Há noites em que o rock deixa de ser um espetáculo e volta a ser uma comunhão. A apresentação do GUNS N’ ROSES no Estádio Huracán foi exatamente isso: uma reafirmação de relevância, dedicação e memória. Quatro décadas após sua estreia, os nativos de Los Angeles provaram que ainda conseguem agitar um estádio com pura atitude.
A banda abriu com “Welcome to the Jungle”, e o rugido da plateia foi imediato, quase animalesco. A energia do clássico — aquele riff que define uma era inteira — provocou uma ovação de pé que não diminuiu durante toda a noite. Desde o início, o vento soprou forte, balançando o setup e complicando a mixagem, mas o grupo soube se adaptar com profissionalismo. O show foi uma lição de artesanato: quando se tem músicas assim, nada se perde.
Axl Rose (vocal) era o centro das atenções. É verdade que a idade não chega facilmente, mas sua dedicação era total: ele corria, discursava e cantava com determinação. Ele não tentava reproduzir as notas agudas impossíveis dos anos 90; ele as reinterpretava com força e dramaticidade. Em “Rocket Queen”, “November Rain” e “Nightrain”, sua voz encontrou o equilíbrio perfeito entre força e emoção. Raramente um artista consegue transformar a maturidade em um recurso expressivo: Axl conseguiu.
Slash (guitarra), inabalável em seu papel de herói de palco, foi outro eixo vital do recital. Seu volume era alto, às vezes excessivo, mas sua dedicação também: solos de energia feroz, uma mistura de melodia e distorção, especialmente em “Civil War”, “Estranged” e “Sweet Child O’ Mine”. Em diversas ocasiões, o vento chicoteava seus cabelos enquanto ele continuava tocando sem errar uma nota: uma imagem verdadeiramente icônica.
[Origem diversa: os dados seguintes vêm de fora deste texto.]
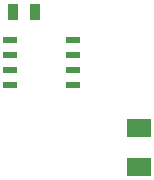
<source format=gbr>
G04 #@! TF.GenerationSoftware,KiCad,Pcbnew,6.0.11-2627ca5db0~126~ubuntu22.04.1*
G04 #@! TF.CreationDate,2023-12-06T10:35:34+01:00*
G04 #@! TF.ProjectId,bus-module_atmega328,6275732d-6d6f-4647-956c-655f61746d65,C*
G04 #@! TF.SameCoordinates,Original*
G04 #@! TF.FileFunction,Paste,Bot*
G04 #@! TF.FilePolarity,Positive*
%FSLAX46Y46*%
G04 Gerber Fmt 4.6, Leading zero omitted, Abs format (unit mm)*
G04 Created by KiCad (PCBNEW 6.0.11-2627ca5db0~126~ubuntu22.04.1) date 2023-12-06 10:35:34*
%MOMM*%
%LPD*%
G01*
G04 APERTURE LIST*
%ADD10R,0.889000X1.397000*%
%ADD11R,1.143000X0.508000*%
%ADD12R,2.032000X1.524000*%
G04 APERTURE END LIST*
D10*
X94452500Y-88500000D03*
X92547500Y-88500000D03*
D11*
X97667000Y-90845000D03*
X97667000Y-92115000D03*
X97667000Y-93385000D03*
X97667000Y-94655000D03*
X92333000Y-94655000D03*
X92333000Y-93385000D03*
X92333000Y-92115000D03*
X92333000Y-90845000D03*
D12*
X103180000Y-98269000D03*
X103180000Y-101571000D03*
M02*

</source>
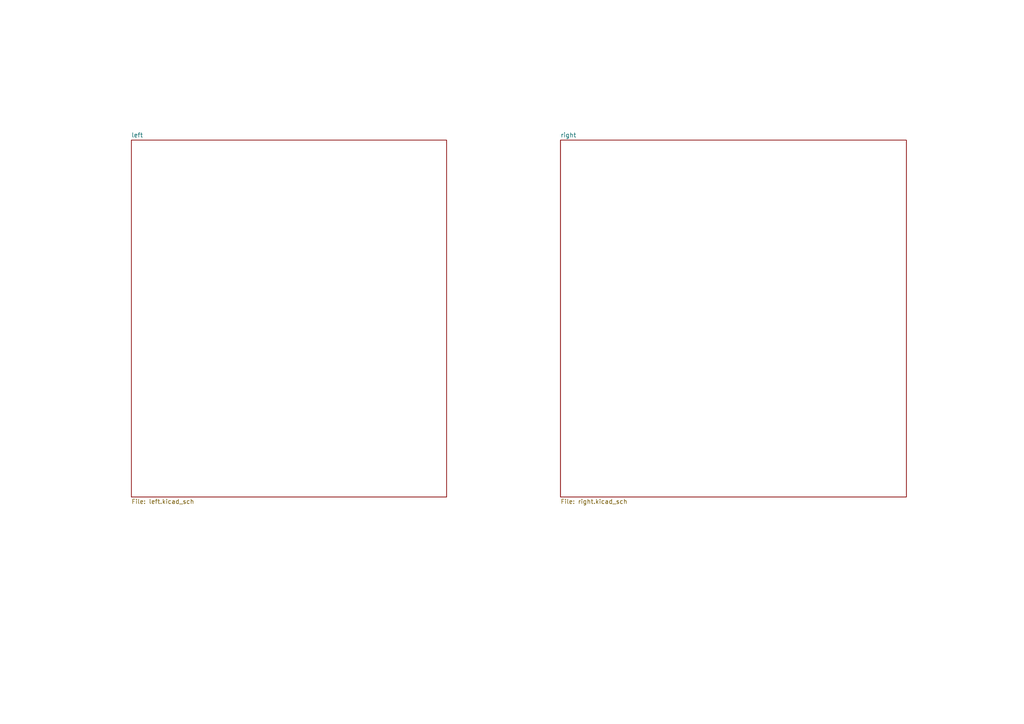
<source format=kicad_sch>
(kicad_sch
	(version 20231120)
	(generator "eeschema")
	(generator_version "8.0")
	(uuid "d470e7a4-966e-4b7e-b716-aac18e0b3811")
	(paper "A4")
	(lib_symbols)
	(sheet
		(at 162.56 40.64)
		(size 100.33 103.505)
		(fields_autoplaced yes)
		(stroke
			(width 0.1524)
			(type solid)
		)
		(fill
			(color 0 0 0 0.0000)
		)
		(uuid "7368bfa4-9957-402b-978e-3e10016f763f")
		(property "Sheetname" "right"
			(at 162.56 39.9284 0)
			(effects
				(font
					(size 1.27 1.27)
				)
				(justify left bottom)
			)
		)
		(property "Sheetfile" "right.kicad_sch"
			(at 162.56 144.7296 0)
			(effects
				(font
					(size 1.27 1.27)
				)
				(justify left top)
			)
		)
		(instances
			(project "torabo-tsuki-lp-S"
				(path "/d470e7a4-966e-4b7e-b716-aac18e0b3811"
					(page "3")
				)
			)
		)
	)
	(sheet
		(at 38.1 40.64)
		(size 91.44 103.505)
		(fields_autoplaced yes)
		(stroke
			(width 0.1524)
			(type solid)
		)
		(fill
			(color 0 0 0 0.0000)
		)
		(uuid "875ad885-ab17-45c9-9ede-ac02233b55af")
		(property "Sheetname" "left"
			(at 38.1 39.9284 0)
			(effects
				(font
					(size 1.27 1.27)
				)
				(justify left bottom)
			)
		)
		(property "Sheetfile" "left.kicad_sch"
			(at 38.1 144.7296 0)
			(effects
				(font
					(size 1.27 1.27)
				)
				(justify left top)
			)
		)
		(instances
			(project "torabo-tsuki-lp-S"
				(path "/d470e7a4-966e-4b7e-b716-aac18e0b3811"
					(page "2")
				)
			)
		)
	)
	(sheet_instances
		(path "/"
			(page "1")
		)
	)
)

</source>
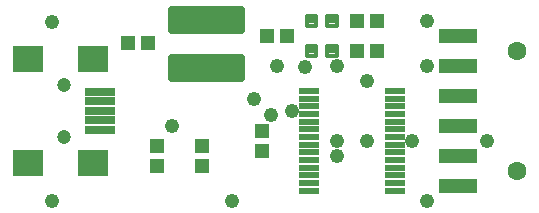
<source format=gts>
G75*
%MOIN*%
%OFA0B0*%
%FSLAX25Y25*%
%IPPOS*%
%LPD*%
%AMOC8*
5,1,8,0,0,1.08239X$1,22.5*
%
%ADD10R,0.05131X0.04737*%
%ADD11R,0.04737X0.05131*%
%ADD12R,0.10249X0.08674*%
%ADD13R,0.09887X0.02769*%
%ADD14C,0.04737*%
%ADD15C,0.01421*%
%ADD16R,0.06706X0.02375*%
%ADD17R,0.12611X0.04737*%
%ADD18C,0.06312*%
%ADD19C,0.02365*%
%ADD20C,0.04762*%
%ADD21C,0.04800*%
D10*
X0121014Y0061800D03*
X0127707Y0061800D03*
X0127707Y0071800D03*
X0121014Y0071800D03*
X0097707Y0066800D03*
X0091014Y0066800D03*
X0051507Y0064240D03*
X0044814Y0064240D03*
D11*
X0089360Y0035146D03*
X0089360Y0028454D03*
X0069360Y0030146D03*
X0054360Y0030146D03*
X0054360Y0023454D03*
X0069360Y0023454D03*
D12*
X0033140Y0024477D03*
X0011486Y0024477D03*
X0011486Y0059123D03*
X0033140Y0059123D03*
D13*
X0035360Y0048099D03*
X0035360Y0044950D03*
X0035360Y0041800D03*
X0035360Y0038650D03*
X0035360Y0035501D03*
D14*
X0023297Y0033139D03*
X0023297Y0050461D03*
D15*
X0107565Y0060142D02*
X0107565Y0063458D01*
X0107565Y0060142D02*
X0104249Y0060142D01*
X0104249Y0063458D01*
X0107565Y0063458D01*
X0107565Y0061562D02*
X0104249Y0061562D01*
X0104249Y0062982D02*
X0107565Y0062982D01*
X0114471Y0063458D02*
X0114471Y0060142D01*
X0111155Y0060142D01*
X0111155Y0063458D01*
X0114471Y0063458D01*
X0114471Y0061562D02*
X0111155Y0061562D01*
X0111155Y0062982D02*
X0114471Y0062982D01*
X0114471Y0070142D02*
X0114471Y0073458D01*
X0114471Y0070142D02*
X0111155Y0070142D01*
X0111155Y0073458D01*
X0114471Y0073458D01*
X0114471Y0071562D02*
X0111155Y0071562D01*
X0111155Y0072982D02*
X0114471Y0072982D01*
X0107565Y0073458D02*
X0107565Y0070142D01*
X0104249Y0070142D01*
X0104249Y0073458D01*
X0107565Y0073458D01*
X0107565Y0071562D02*
X0104249Y0071562D01*
X0104249Y0072982D02*
X0107565Y0072982D01*
D16*
X0105089Y0048434D03*
X0105089Y0045875D03*
X0105089Y0043316D03*
X0105089Y0040757D03*
X0105089Y0038198D03*
X0105089Y0035639D03*
X0105089Y0033080D03*
X0105089Y0030520D03*
X0105089Y0027961D03*
X0105089Y0025402D03*
X0105089Y0022843D03*
X0105089Y0020284D03*
X0105089Y0017725D03*
X0105089Y0015166D03*
X0133632Y0015166D03*
X0133632Y0017725D03*
X0133632Y0020284D03*
X0133632Y0022843D03*
X0133632Y0025402D03*
X0133632Y0027961D03*
X0133632Y0030520D03*
X0133632Y0033080D03*
X0133632Y0035639D03*
X0133632Y0038198D03*
X0133632Y0040757D03*
X0133632Y0043316D03*
X0133632Y0045875D03*
X0133632Y0048434D03*
D17*
X0154675Y0046800D03*
X0154675Y0036800D03*
X0154675Y0026800D03*
X0154675Y0016800D03*
X0154675Y0056800D03*
X0154675Y0066800D03*
D18*
X0174360Y0061800D03*
X0174360Y0021800D03*
D19*
X0082259Y0059717D02*
X0059021Y0059717D01*
X0082259Y0059717D02*
X0082259Y0052621D01*
X0059021Y0052621D01*
X0059021Y0059717D01*
X0059021Y0054985D02*
X0082259Y0054985D01*
X0082259Y0057349D02*
X0059021Y0057349D01*
X0059021Y0059713D02*
X0082259Y0059713D01*
X0082259Y0068763D02*
X0059021Y0068763D01*
X0059021Y0075859D01*
X0082259Y0075859D01*
X0082259Y0068763D01*
X0082259Y0071127D02*
X0059021Y0071127D01*
X0059021Y0073491D02*
X0082259Y0073491D01*
X0082259Y0075855D02*
X0059021Y0075855D01*
D20*
X0019360Y0011800D03*
X0079360Y0011800D03*
X0114360Y0026800D03*
X0114360Y0031800D03*
X0124360Y0031800D03*
X0139360Y0031800D03*
X0164360Y0031800D03*
X0124360Y0051800D03*
X0114360Y0056800D03*
X0103860Y0056300D03*
X0094360Y0056800D03*
X0099360Y0041800D03*
X0059360Y0036800D03*
X0019360Y0071320D03*
X0144360Y0071800D03*
X0144360Y0056800D03*
X0144360Y0011800D03*
D21*
X0092360Y0040300D03*
X0086860Y0045800D03*
M02*

</source>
Duff McKagan (baixo), Richard Fortus (guitarra), Isaac Carpenter (bateria), Dizzy Reed e Melissa Reese (teclados) completavam um som sólido e profissional que crescia em sintonia a cada música. No início, houve algumas inconsistências devido ao clima, mas, à medida que o show avançava, a mixagem ganhou força e clareza, com a bateria desempenhando um papel especial, mantendo a batida com precisão cirúrgica.
O repertório era tão extenso quanto equilibrado. Além dos clássicos essenciais, o GUNS N’ ROSES incluiu regravações recentes como “Hard Skool” e “Absurd”, duas músicas que, embora originárias da era da democracia chinesa, ganharam impacto quando retrabalhadas pela formação atual. Também houve espaço para covers que historicamente fizeram parte de sua identidade: “Live and Let Die” (um clássico dos Wings), “Knockin’ on Heaven’s Door” (um hino de Bob Dylan) e “Slither” (uma contemporânea do Velvet Revolver), todas recebidas com absoluto entusiasmo.
O momento mais emocionante veio com “November Rain”. Sob um céu que se movia ao ritmo do vento, o piano de Axl e o solo prolongado de Slash criaram uma cena cinematográfica. A plateia, milhares de vozes em uníssono, transformou a balada em um hino.
A resposta do público foi simplesmente extraordinária. Eles cantaram junto cada verso, até pularam durante as novas músicas e mantiveram um respeito reverente durante os trechos mais íntimos. A conexão entre a banda e o público foi total: cada pausa, cada gesto, cada sorriso foi amplificado pela multidão.
A apresentação de encerramento com “Paradise City” foi épica: sem fogos de artifício, apenas pura eletricidade. O vento ainda soprava, mas a banda o incluiu no show. Axl, exausto, mas sorrindo, acenou para as arquibancadas com gratidão.
Porque sim: o tempo passa, mas há bandas que não envelhecem, apenas se transformam. E o GUNS N’ ROSES, nesta noite portenha, nos lembrou com uma certeza brutal: a selva continua viva.